• **Exercise details**:
Look through the entries below, please, and copy every line with the word "down".

• **Records shown**:
═══
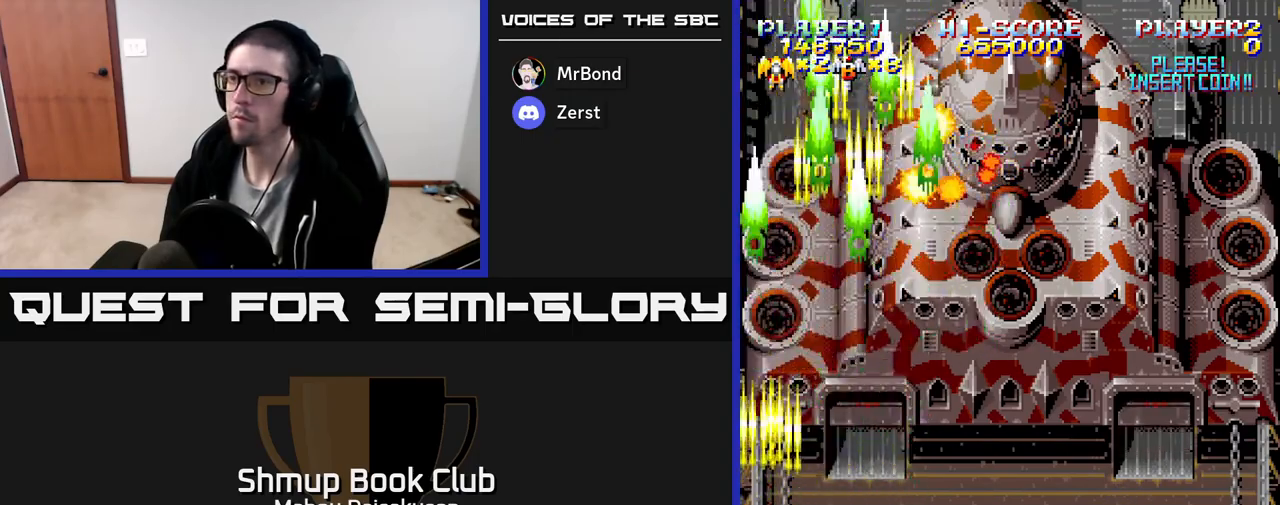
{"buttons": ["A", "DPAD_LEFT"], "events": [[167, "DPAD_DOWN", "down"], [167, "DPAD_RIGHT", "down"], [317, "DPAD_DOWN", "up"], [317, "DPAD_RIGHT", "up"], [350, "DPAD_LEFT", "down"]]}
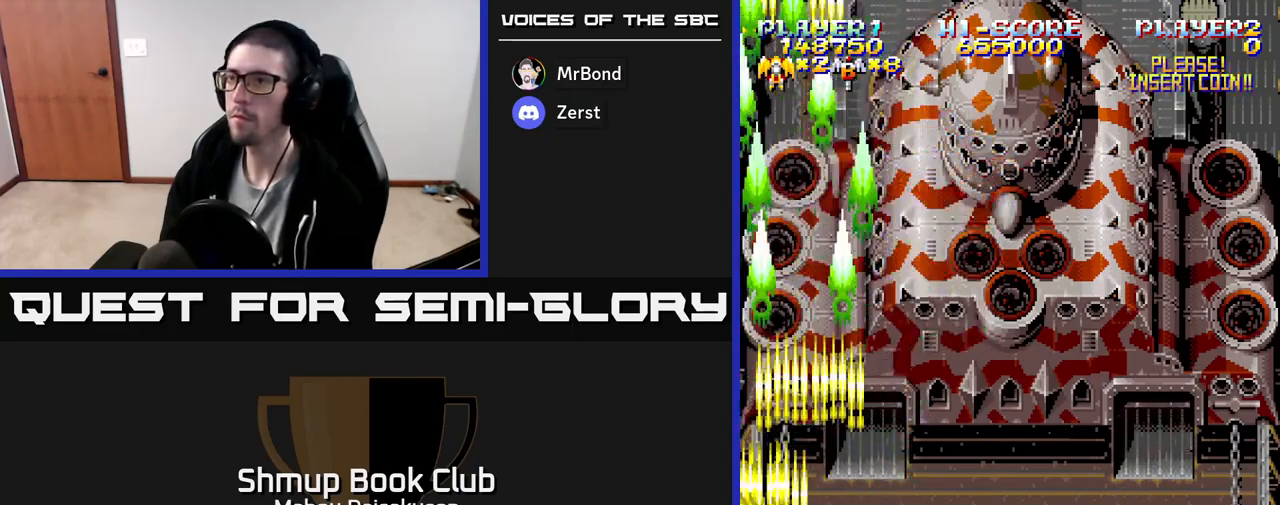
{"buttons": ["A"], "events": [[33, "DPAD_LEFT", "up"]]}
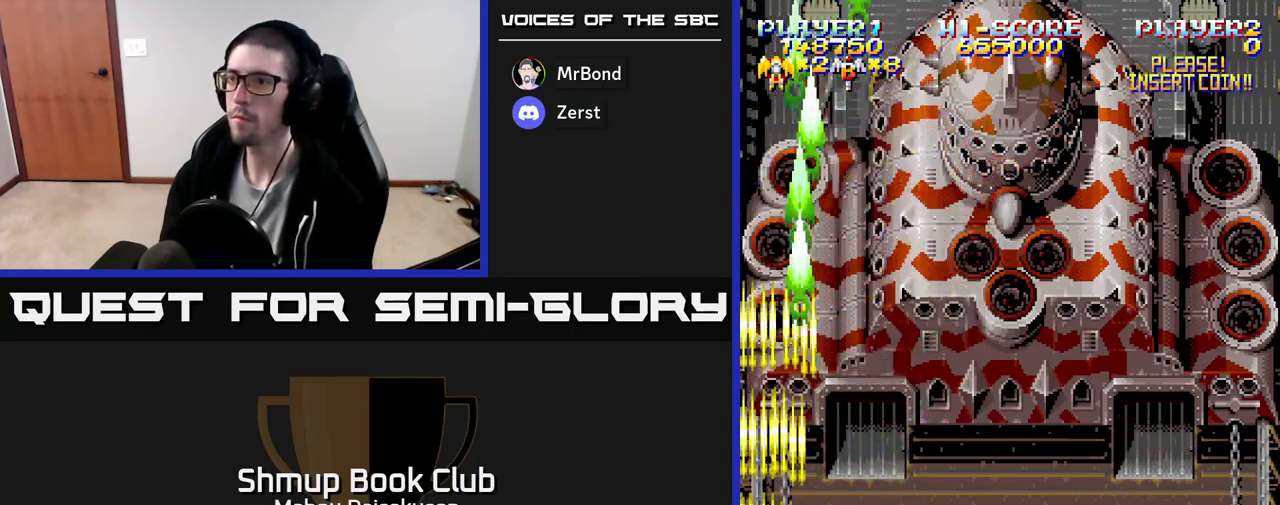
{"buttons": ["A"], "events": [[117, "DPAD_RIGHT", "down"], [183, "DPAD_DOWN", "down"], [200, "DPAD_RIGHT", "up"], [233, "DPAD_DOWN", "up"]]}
═══
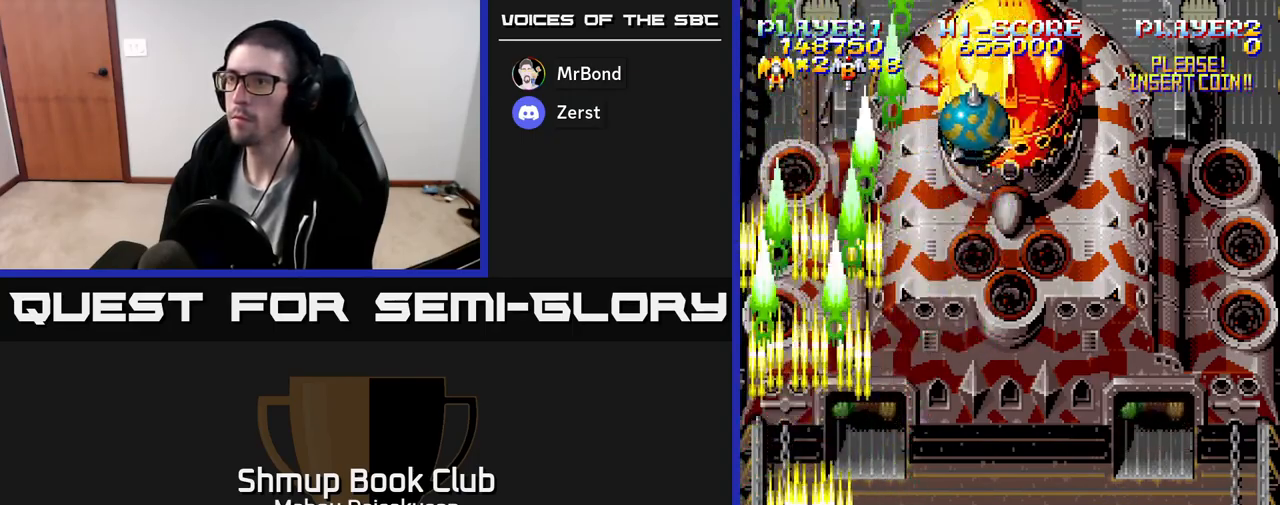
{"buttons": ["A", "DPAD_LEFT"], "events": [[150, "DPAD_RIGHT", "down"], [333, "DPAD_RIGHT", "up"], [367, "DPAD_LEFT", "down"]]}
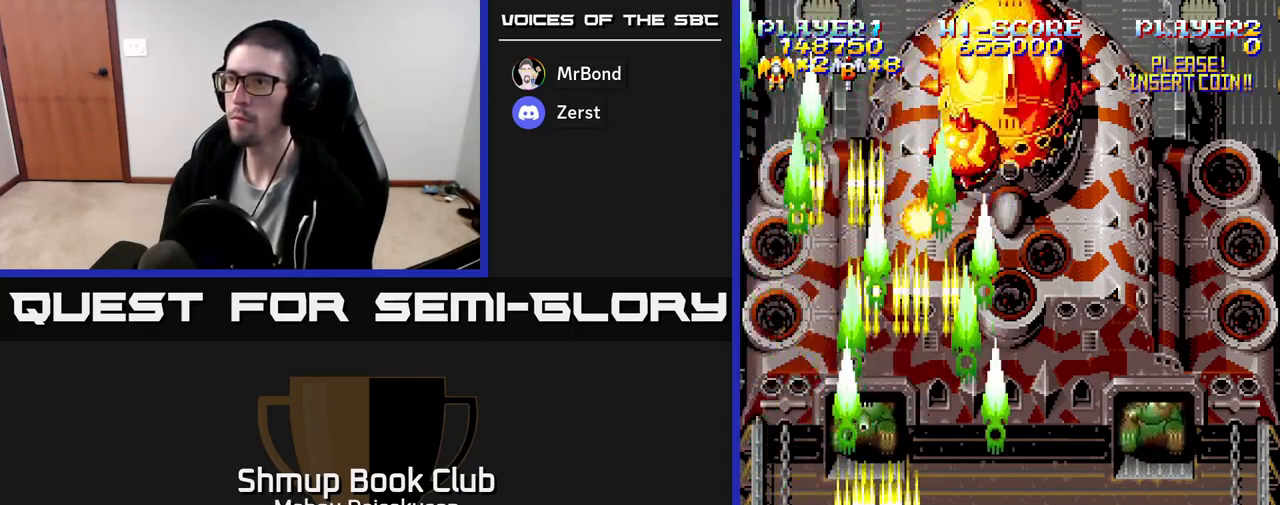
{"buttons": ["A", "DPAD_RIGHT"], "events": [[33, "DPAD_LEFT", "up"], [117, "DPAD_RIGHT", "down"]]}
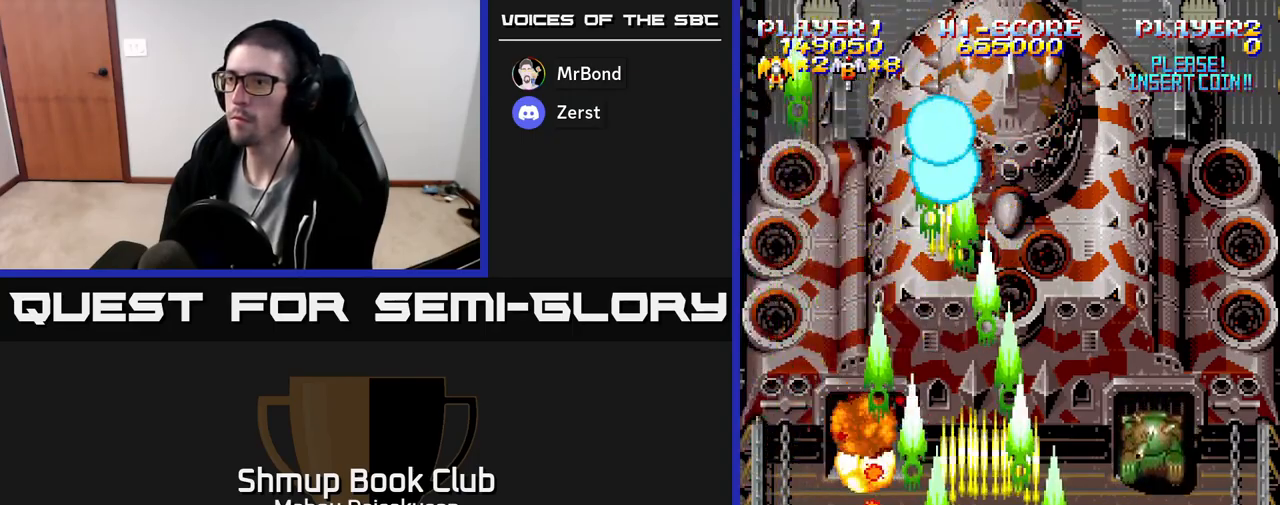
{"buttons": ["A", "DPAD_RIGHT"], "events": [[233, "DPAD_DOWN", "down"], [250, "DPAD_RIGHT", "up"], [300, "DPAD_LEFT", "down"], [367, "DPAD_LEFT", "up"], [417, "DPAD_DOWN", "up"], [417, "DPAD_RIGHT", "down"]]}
═══
• **Solution below**:
{"buttons": ["A", "DPAD_LEFT"], "events": [[167, "DPAD_DOWN", "down"], [167, "DPAD_RIGHT", "down"], [317, "DPAD_DOWN", "up"], [317, "DPAD_RIGHT", "up"], [350, "DPAD_LEFT", "down"]]}
{"buttons": ["A"], "events": [[117, "DPAD_RIGHT", "down"], [183, "DPAD_DOWN", "down"], [200, "DPAD_RIGHT", "up"], [233, "DPAD_DOWN", "up"]]}
{"buttons": ["A", "DPAD_LEFT"], "events": [[150, "DPAD_RIGHT", "down"], [333, "DPAD_RIGHT", "up"], [367, "DPAD_LEFT", "down"]]}
{"buttons": ["A", "DPAD_RIGHT"], "events": [[33, "DPAD_LEFT", "up"], [117, "DPAD_RIGHT", "down"]]}
{"buttons": ["A", "DPAD_RIGHT"], "events": [[233, "DPAD_DOWN", "down"], [250, "DPAD_RIGHT", "up"], [300, "DPAD_LEFT", "down"], [367, "DPAD_LEFT", "up"], [417, "DPAD_DOWN", "up"], [417, "DPAD_RIGHT", "down"]]}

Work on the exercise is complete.